# Handsome Jack



## Marcia (Dec 26, 2010)

My Jack is the understated hero of Chez Marcia. I don't talk about him much because he always seems to be in the background just doing his own thing. He loves dad and today, on Christmas we snapped a couple good pics of him! He is 26+ pounds of pure fluffy love - except if there are foster kittens around then he loves to growl and scare them :-( !


----------



## Mochas Mommy (Dec 9, 2013)

Handsome guy! 26 pounds of pure lovin!


----------



## Jenny bf (Jul 13, 2013)

Merry Christmas Marcia. Jack is just gorgeous.

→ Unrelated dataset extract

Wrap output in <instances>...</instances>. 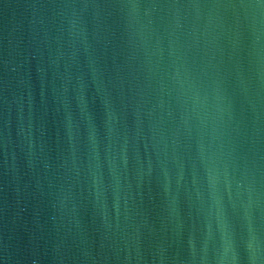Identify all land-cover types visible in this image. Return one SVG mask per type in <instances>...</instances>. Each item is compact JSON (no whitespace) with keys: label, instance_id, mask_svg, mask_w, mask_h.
<instances>
[{"label":"water","instance_id":"water-1","mask_svg":"<svg viewBox=\"0 0 264 264\" xmlns=\"http://www.w3.org/2000/svg\"><path fill=\"white\" fill-rule=\"evenodd\" d=\"M0 264H264V0H0Z\"/></svg>","mask_w":264,"mask_h":264}]
</instances>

Great photos


----------



## TabbCatt (Mar 26, 2014)

What a gorgeous, fluffy kitty to cuddle up to during the holiday season! He's very lucky to be with you, Marcia!

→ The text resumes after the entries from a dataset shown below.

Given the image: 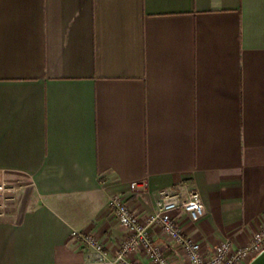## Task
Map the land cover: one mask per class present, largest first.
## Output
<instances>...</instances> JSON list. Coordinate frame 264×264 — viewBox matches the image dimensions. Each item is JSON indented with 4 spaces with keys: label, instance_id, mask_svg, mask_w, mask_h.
Here are the masks:
<instances>
[{
    "label": "crops",
    "instance_id": "obj_1",
    "mask_svg": "<svg viewBox=\"0 0 264 264\" xmlns=\"http://www.w3.org/2000/svg\"><path fill=\"white\" fill-rule=\"evenodd\" d=\"M0 183L19 188L0 264L96 263L79 231L112 263L128 230L111 197L144 217L166 188L200 193L199 221L172 214L204 252L248 244L264 225V0H0Z\"/></svg>",
    "mask_w": 264,
    "mask_h": 264
},
{
    "label": "built area",
    "instance_id": "obj_2",
    "mask_svg": "<svg viewBox=\"0 0 264 264\" xmlns=\"http://www.w3.org/2000/svg\"><path fill=\"white\" fill-rule=\"evenodd\" d=\"M144 185L140 182L132 183L133 188H143ZM18 190L15 185L0 183V211L5 209ZM109 208L120 224L128 230L112 263L174 264L175 260L168 255L169 251H173L186 264H247L264 250V225H262L253 233L250 242L246 245L235 246L226 240L216 245L211 252H204L201 244L184 232L172 214L182 210L192 221H199L205 214V207L197 190H191L187 198H183L175 188L160 190L156 211L144 217L131 209L122 194L111 197ZM0 214L2 215V212ZM157 226L162 242H157L153 236V229ZM74 236L94 252L93 260L96 263H106L107 252L96 235L79 231L75 232ZM132 255H142L145 261L131 259Z\"/></svg>",
    "mask_w": 264,
    "mask_h": 264
},
{
    "label": "water",
    "instance_id": "obj_3",
    "mask_svg": "<svg viewBox=\"0 0 264 264\" xmlns=\"http://www.w3.org/2000/svg\"><path fill=\"white\" fill-rule=\"evenodd\" d=\"M93 264H116V263H93ZM247 264H264V250L254 256Z\"/></svg>",
    "mask_w": 264,
    "mask_h": 264
}]
</instances>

Merry Christmas to you, your DH, Jack, Polly, CoCo, and anyone else I've missed in the rest of your feline fuzzy crew!


----------



## Jakiepoo (Jan 5, 2013)

Look at his pretty little fluffy nose! Such a gorgeous boy! Merry Christmas to all of you!


----------



## DarylCat (Oct 12, 2014)

Oh, what a handsome hunk of a cat!


----------



## Speechie (Dec 2, 2013)

I agree, what a hunk!! Gorgeous guy!:luv


----------



## 10cats2dogs (Jun 16, 2013)

Big Jack is HANDSOME! And Very furry!!


----------



## my5kitties (Sep 13, 2005)

Oh wow...he IS gorgeous!


----------



## spirite (Jul 31, 2012)

Ooh he's beautiful. I love the white stripe on his nose!


----------



## annegirl (Oct 16, 2012)

Handsome indeed! What amazing whiskers.


----------



## Fraido (Nov 18, 2014)

Makes me miss my kitty's fabulous whiskers.


----------



## Heather72754 (Nov 1, 2013)

Marcia, I can't believe you've kept this handsome fluffy man a relative Cat Forum secret until now - he's such a sweetie!! :heart


----------



## Cheddar (Jul 11, 2014)

Very handsome boy


----------



## cat owner again (Dec 14, 2012)

He is handsome. I am still trying to imagine a 26 pound cat.


----------



## TabbCatt (Mar 26, 2014)

That white stripe that spirite mentioned...is that called a blaze? I vaguely recall something like that on ragdoll cats...something like hourglass blaze, if I recall correctly. He's a sure keeper! :thumb


----------



## gizmothecat (Jun 26, 2013)

26 LBS.....ohhhhhh I would love to hold him...err if I could pick him up  he is very handsome and I love fluffies!!!


----------



## bluemilk (Oct 3, 2005)

He's got bearing. So for a voice-over... Benedict Cumberbatch!


----------